• Hahnbee Choi, Cert. CN

What's Really In A Milkbone?

Updated: May 14

The infamous jam brand Smuckers makes another infamous dog treat... Milk Bones! But what is a jam company doing in the pet food industry?




Smuckers also makes other products and a handful of pet foods & treats, including but not limited to Milkbones.


Milk Bones claim that their treats "clean teeth and freshens breath, [provides] 12 Vitamins and Minerals, [and are] wholesome and tasty. But rather than just taking Milbone's word for it, let's look at what counts: the ingredients.



The first 2 ingredients in these popular treats are "ground whole wheat, [and] wheat flour."


Dogs are facultative carnivores and do not have a biological need for high glycemic carbohydrates in their diet. Carbohydrate in the canine's diet leads to inflammation in the gut biome. This allows for metabolic diseases to thrive as more than 80% of the immune system lies in the gut.


Kibbles & many treats are loaded with carbs, starches, and sugars that are high on the glycemic index scale because they need these substances to bind the food together and boost protein content without animal sources save money.


Glycemic Index: 0 to 100 assigned to food, with pure glucose arbitrarily given the value of 100, which represents the relative rise in the blood glucose level two hours after consuming that food


Using sugars as a primary fuel source (glycolysis) feeds metabolic diseases such as cancer, diabetes, and obesity. With over 50% of the modern canine population being obese, more high glycemic carbs are not needed in pet foods.


Carbohydrates are a long chain of glucose. When a starchy carb is consumed, it is broken down into glucose, which the body uses for fuel. When the body uses glucose, insulin is released to move the blood sugars (glucose) into the cells to use as energy.


Insulin is found in canines and humans. It is the only hormone that lowers blood pressure (BP) while 8 raises it. Dog's bodies (and humans) are equipped to raise BP when glucose is scared rather than lower when there is an abundance. This is because canines are not programmed to hunt for starches as a fuel source.



Meat meal is the rendered product from mammalian tissues, exclusive of any added blood, hair, hoof, horn, hide trimmings, manure stomach, and rumen contents except in such amounts as may occur unavoidably in good processing practices. There are, unfortunately, not rules or regulations on how the"meat and bone" are obtained. This means that there is no way to know the type of animal(s), quality, or if the meat had been denatured before processing.


When a company states "meat meal" on the label versus "beef meal" or "chicken meal," it gives them the power not to be specific about what particular meats are being added. More often than not, the vaguer the protein is (in this case, no specificity at all), the worse quality it is. Not to say that the meat companies use can never be decent quality... but since large corporations are all about saving money, the animal parts may be sourced from:

  • 4D animals

  • Expired grocery meats

  • Dead zoo animals

  • Roadkill


Meat is marked to be used in the pet industry by denaturing the meat, which marks it "Inedible For Human Consumption." There are several ways to denature meat, from sprinkling charcoal to adding denaturing agents such as crude carbolic acids, cresylic disinfectant, green No.3 food coloring, blue No. 1 & 2, and "other proprietary substances" approved by the FDA. These ingredients are not required to be put on the label as the supplier added it, NOT the treat manufacturer. This is a similar problem with fish meal and artificial antioxidants, which bring us to our next ingredients.

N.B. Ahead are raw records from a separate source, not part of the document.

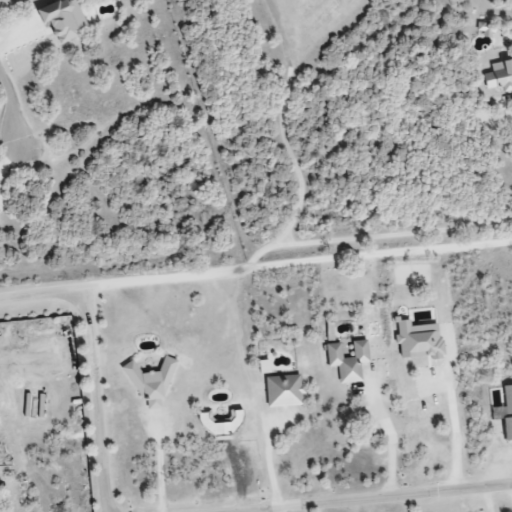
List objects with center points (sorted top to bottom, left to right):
building: (59, 19)
building: (500, 75)
park: (284, 105)
road: (14, 110)
road: (292, 154)
road: (381, 236)
road: (37, 295)
building: (345, 359)
building: (148, 381)
building: (282, 391)
road: (97, 399)
building: (507, 411)
building: (220, 426)
road: (377, 499)
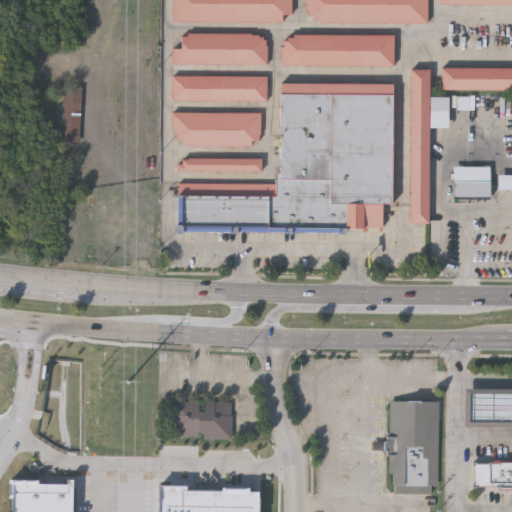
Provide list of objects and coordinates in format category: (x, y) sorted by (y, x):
building: (475, 1)
building: (231, 10)
building: (366, 10)
building: (368, 11)
building: (220, 48)
building: (223, 48)
building: (337, 48)
building: (339, 49)
building: (476, 77)
building: (477, 78)
building: (218, 87)
building: (220, 88)
building: (72, 112)
building: (216, 128)
building: (217, 128)
building: (424, 140)
building: (419, 144)
building: (219, 163)
building: (221, 164)
building: (315, 165)
building: (312, 167)
building: (505, 181)
building: (471, 182)
building: (472, 182)
building: (504, 182)
road: (406, 195)
road: (446, 205)
road: (487, 210)
road: (354, 274)
road: (255, 296)
road: (366, 308)
road: (183, 323)
road: (252, 339)
road: (509, 343)
road: (367, 360)
road: (486, 367)
road: (183, 373)
road: (221, 375)
power tower: (128, 383)
road: (326, 389)
road: (27, 390)
road: (251, 401)
gas station: (488, 407)
building: (488, 407)
building: (489, 407)
building: (203, 418)
building: (202, 420)
road: (286, 426)
road: (486, 426)
road: (5, 430)
road: (365, 442)
building: (414, 445)
building: (414, 446)
road: (460, 447)
road: (149, 465)
building: (493, 474)
building: (493, 474)
road: (99, 488)
road: (133, 488)
building: (42, 496)
building: (207, 499)
road: (333, 505)
road: (376, 506)
road: (371, 509)
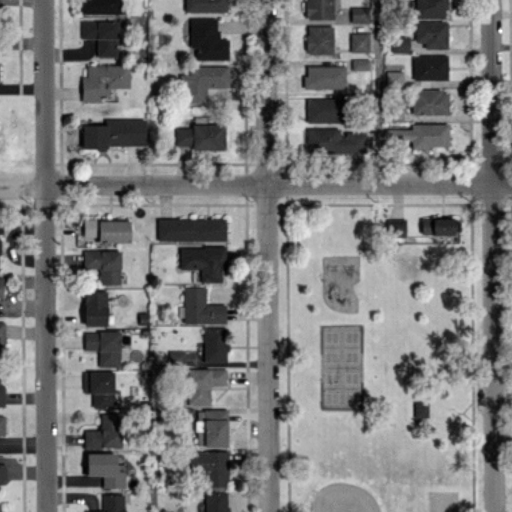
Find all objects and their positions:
building: (429, 8)
building: (431, 33)
building: (429, 67)
road: (376, 91)
road: (42, 92)
building: (429, 101)
building: (419, 135)
road: (277, 183)
building: (439, 225)
building: (438, 226)
building: (397, 229)
road: (266, 255)
road: (490, 256)
road: (44, 348)
park: (378, 352)
park: (341, 366)
building: (421, 408)
building: (420, 409)
park: (352, 486)
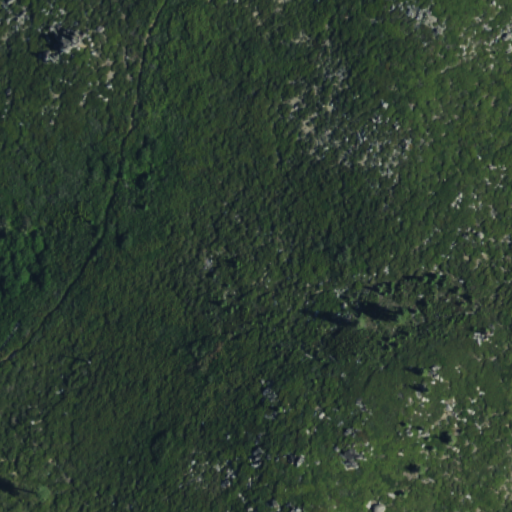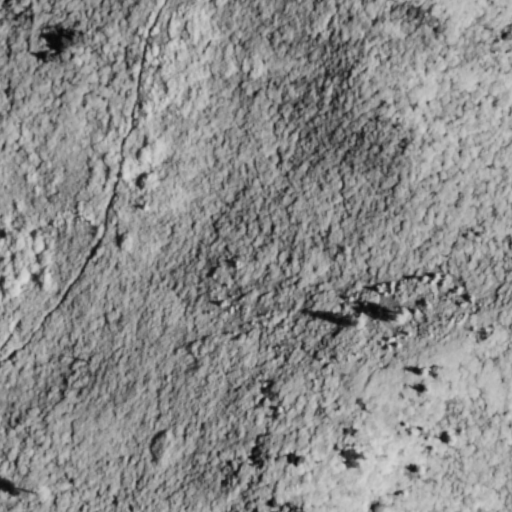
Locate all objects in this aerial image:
road: (107, 192)
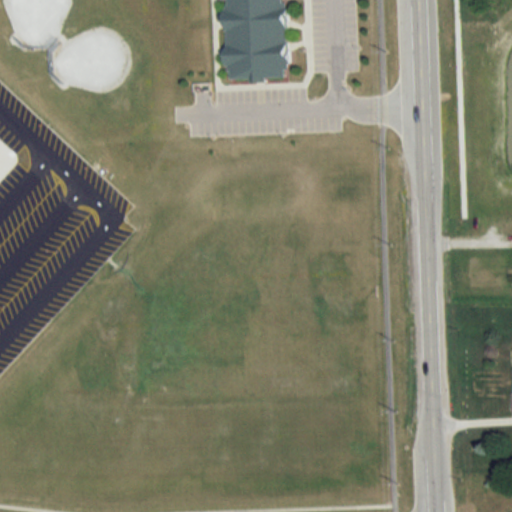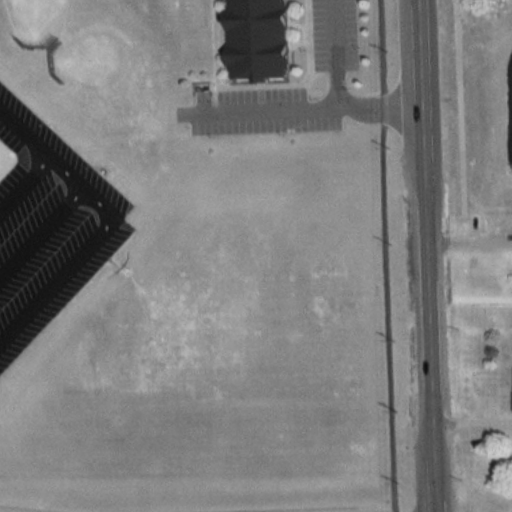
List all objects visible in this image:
building: (256, 40)
road: (336, 91)
road: (268, 107)
road: (24, 184)
road: (107, 222)
road: (39, 231)
road: (424, 255)
road: (42, 511)
road: (196, 511)
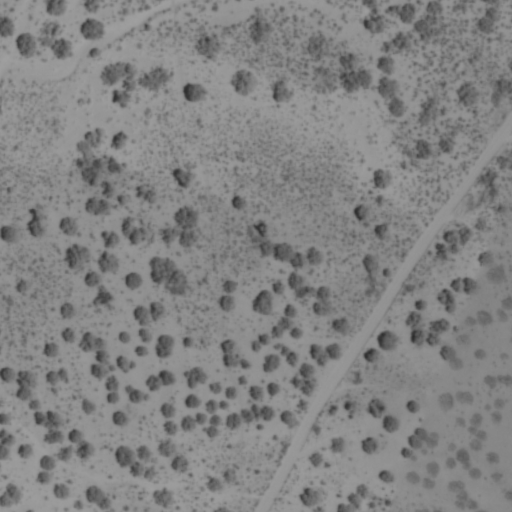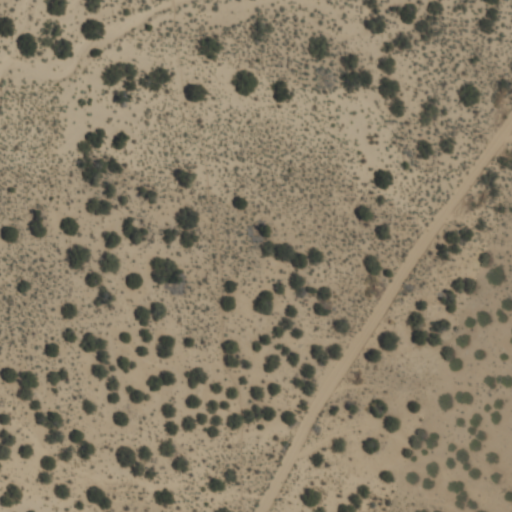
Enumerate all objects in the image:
road: (54, 256)
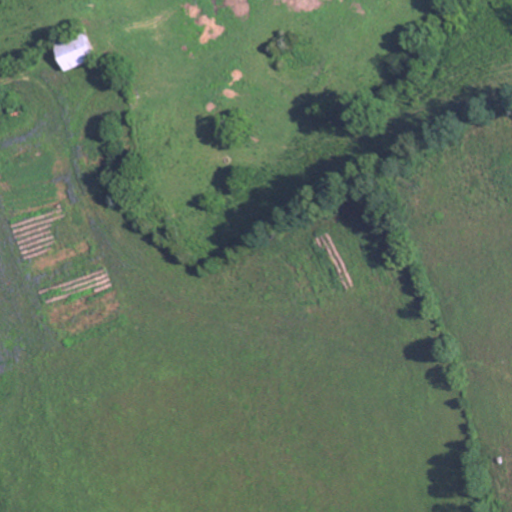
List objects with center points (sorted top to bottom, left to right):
building: (85, 52)
road: (17, 76)
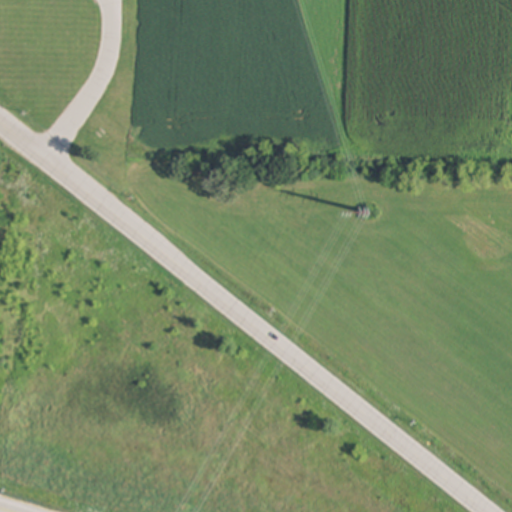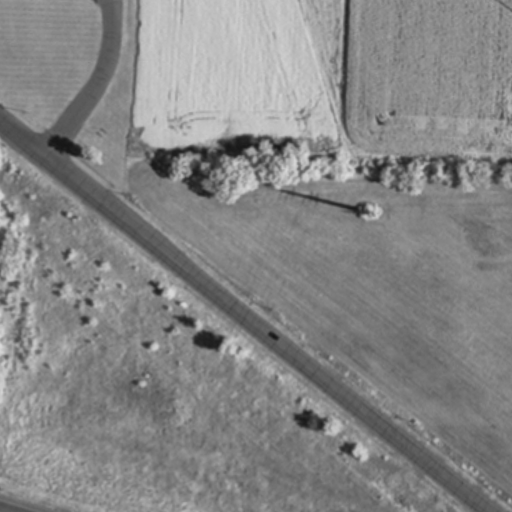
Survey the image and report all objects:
road: (94, 86)
power tower: (365, 214)
road: (243, 318)
road: (1, 511)
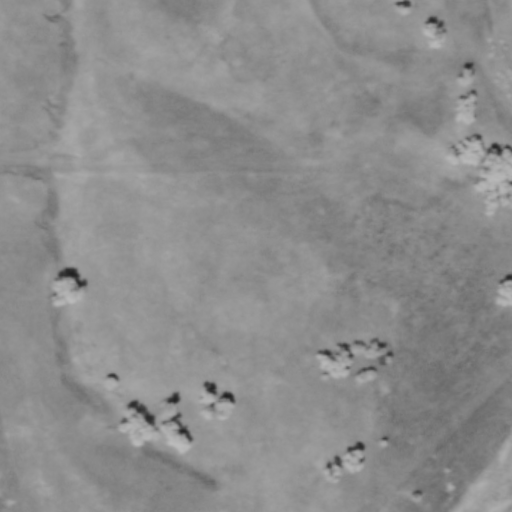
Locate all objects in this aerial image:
road: (48, 428)
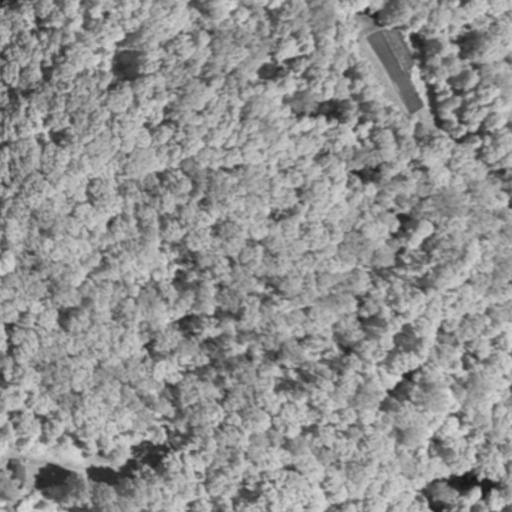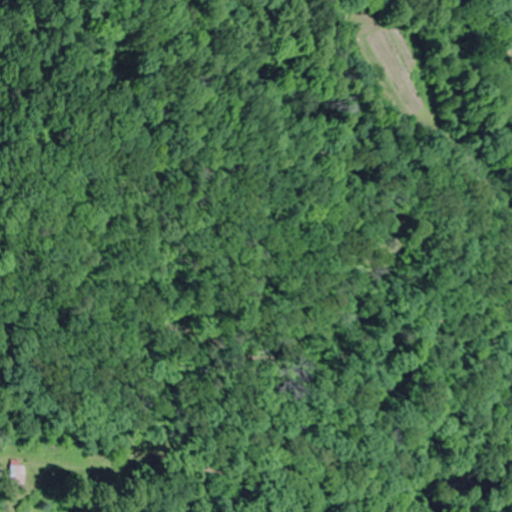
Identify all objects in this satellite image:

The actual "milk" in a Milkbone thankfully comes from milk. But the benefits of dairy for canines are washed away with the manufacturing process and heat. If the milk Smucker receives is not already pasteurized, the step of cooking the treat definitely will. Pasteurization is a process of heating to kill all bacteria, good or bad. This was supposed to be a temporary solution for less hygienic farms to produce clean milk but shortly became a band-aid to cover poor quality milk. As mass milk production increased, more and more pasteurization was needed to increase profits, and eventually, the public implied that pasteurized milk was safer than raw. It’s often that milk is advertised as a “great source of calcium,” but milk loses around 66% of nutrients when pasteurized (due to carrier proteins) and more when ultra-pasteurized. The milk added into this formula is just more of a marketing ingredient for "MILK Bones" and a binding agent.


Moving onto the 5th ingredient, beef fat. More specifically, "Beef Fat preserved with BHA/BHT."


AAFCO defines animal fat as "obtained from the tissues of mammals, and/or poultry in the commercial process of rendering."


This means that the fat used is extracted from the same intense heat and processing as a meat meal. The high temperatures and pressure add to the oxidation and rancidity of the fat.


Rancid fats have been studies ever since the 1800s. Scientists are constantly looking for ways to attempt to slow oxidation. A common way to do this is the use of artificial antioxidants.


Lipid (fat) oxidation happens through a chain reaction. Fats are several carbon atoms liked together. Initiation is the event that begins the chain reaction by removing an electron from a carbon in the fat. Exposure to oxygen increases the rancidity, aka being stored in air-penetrable bags for months and months.